11. NUCLEAR DISCLAIMER. Equipment sold hereunder is not intended for use in connection with any nuclear facility or activity unless such usage is detailed on the face of this offer. If equipment is used in a nuclear facility or activity in the absence of such explicit reference herein, Seller disclaims all liability for any damage, injury or contamination, and the purchaser shall indemnify and hold Seller, its officers, agents, employees, successors, assigns and customers, whether direct or indirect, harmless from and against any and all losses, damages, or expenses of whatever form or nature (including attorneys’ fees and other costs of defending any action) which they, or any of them, may sustain or incur, whether as a result of breach of contract, warranty, tort (including negligence), strict liability or other theories of law, by reason of such use.
12. EXCLUSION OF CONSEQUENTIAL DAMAGES AND DISCLAIMER OF LIABILITY. Seller’s liability with respect to breaches of warranty shall be limited as provided in Paragraph 9 hereof. With respect to other breaches of this contract, Seller’s liability shall in no event exceed the contract price. SELLER SHALL NOT BE SUBJECT TO AND DISCLAIMS: (1) ANY OTHER OBLIGATIONS OR LIABILITIES ARISING OUT OF BREACH OF CONTRACT OR OF WARRANTY, (2) ANY OBLIGATIONS WHATSOEVER ARISING FROM TORT CLAIMS (INCLUDING NEGLIGENCE AND STRICT LIABILITY) OR ARISING UNDER OTHER THEORIES OF LAW WITH RESPECT TO PRODUCTS SOLD OR SERVICES RENDERED BY SELLER, OR ANY UNDERTAKINGS, ACTS OR OMISSIONS RELATING THERETO, AND (3) ALL CONSEQUENTIAL, INCIDENTAL AND CONTINGENT DAMAGES WHATSOEVER. Without limiting the generality of the foregoing, Seller specifically disclaims any liability for penalties (including administrative penalties), special or punitive damages, damages for lost profits or revenues, loss of use of products or any associated equipment, cost of capital, facilities or services, downtime, shut-down or slow-down costs, spoilage of material, or for any other types of economic loss.
13. TECHNICAL INFORMATION. Any sketches, models, samples or designs submitted by Seller shall remain the property of Seller and shall be treated as confidential information unless Seller has in writing indicated a contrary intent. No use or disclosure of such sketches, models and samples, or any design or production process or techniques revealed thereby, shall be made without the express written consent of the Seller.
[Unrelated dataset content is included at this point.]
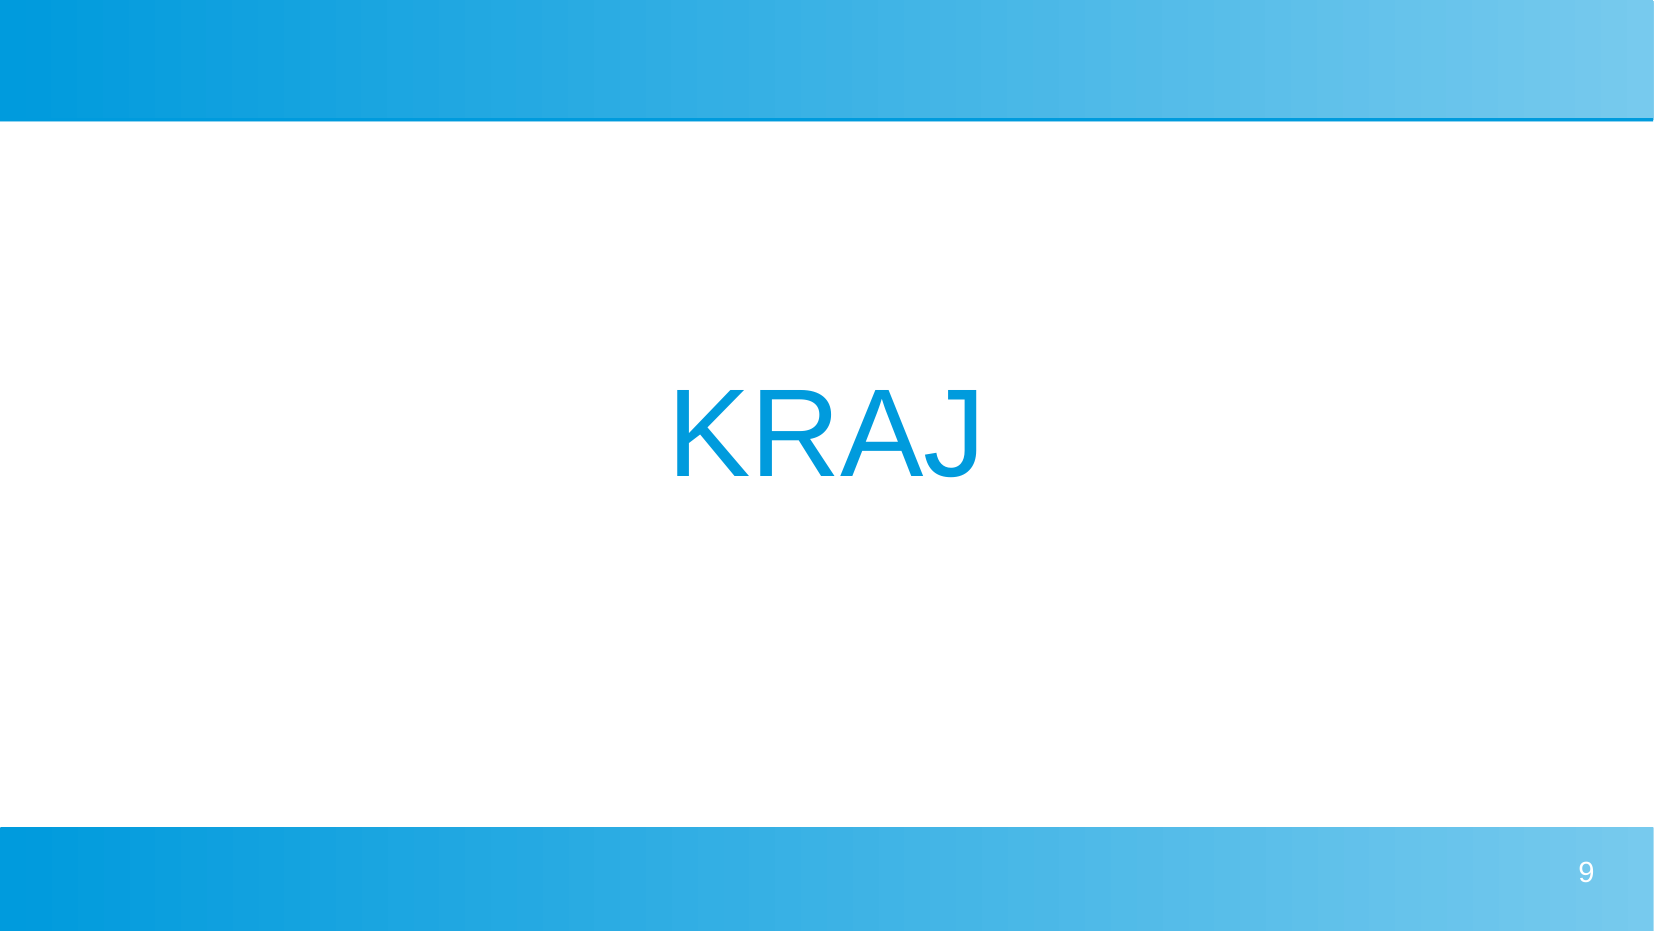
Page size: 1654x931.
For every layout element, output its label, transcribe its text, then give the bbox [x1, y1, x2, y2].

title KRAJ [59, 363, 1595, 504]
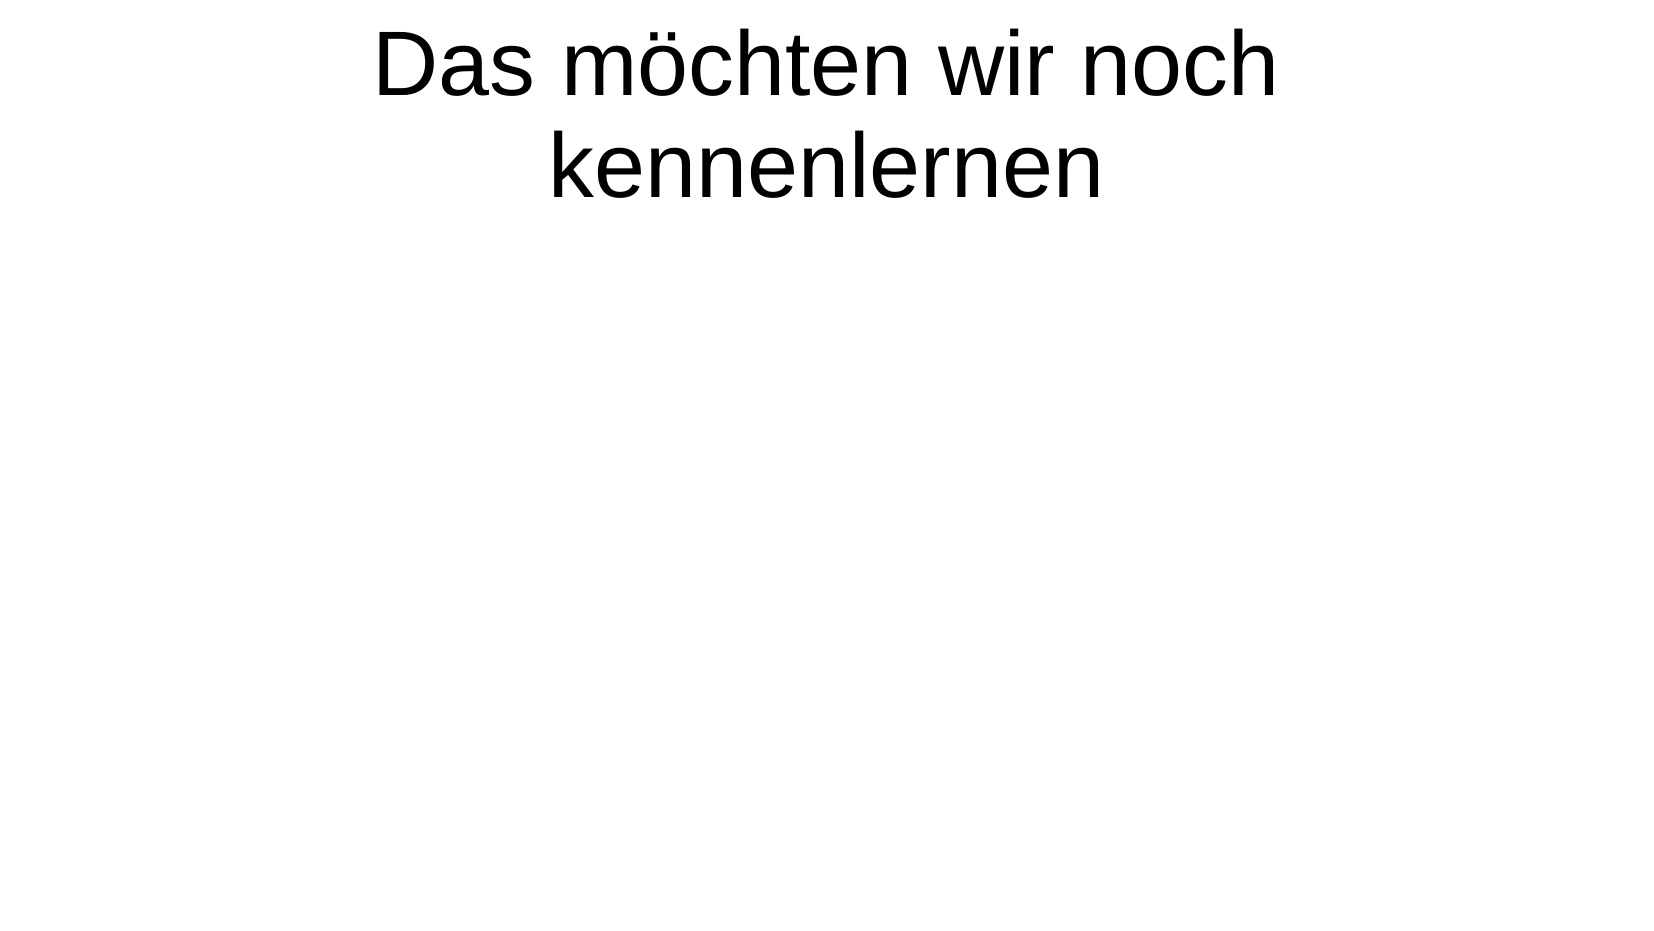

14. PURCHASER’S PROPERTY. Any property of the purchaser placed in Seller’s custody for performance of this contract is not covered by insurance, and no risk is assumed by Seller in the event of loss or damage to such property by fire, water, burglary, theft, civil disorder or any accident beyond the reasonable control of the Seller.
15. ARBITRATION. Actions by Seller for nonpayment by purchaser of the undisputed purchase price of goods sold by Seller, or for redress for other undisputed breaches by purchaser of the contract of sale, may be brought by Seller before any judicial court of competent jurisdiction without need for prior arbitration. All disputes between purchaser and Seller in connection with this contract may be, at Badger’s sole option, finally settled by arbitration in Milwaukee, Wisconsin, under the Rules of the American Arbitration Association (which Rules with respect to matters not regulated by them shall incorporate the UNCITRAL arbitration rules) by one or more arbitrators appointed in accordance with said Rules applying these Terms and Conditions of Sale and consistent provisions of the internal laws of the State of Wisconsin.
16. SEPARABILITY. If any provisions of these Terms and Conditions of Sale supplemented as provided herein shall be deemed illegal or unenforceable, such illegality or unenforceability shall not affect the validity and enforceability of any legal and enforceable provisions hereof which shall be construed as if such illegal and unenforceable provision or provisions had not been inserted herein, unless such illegality or unenforceability shall destroy the underlying business purpose of these Terms and Conditions.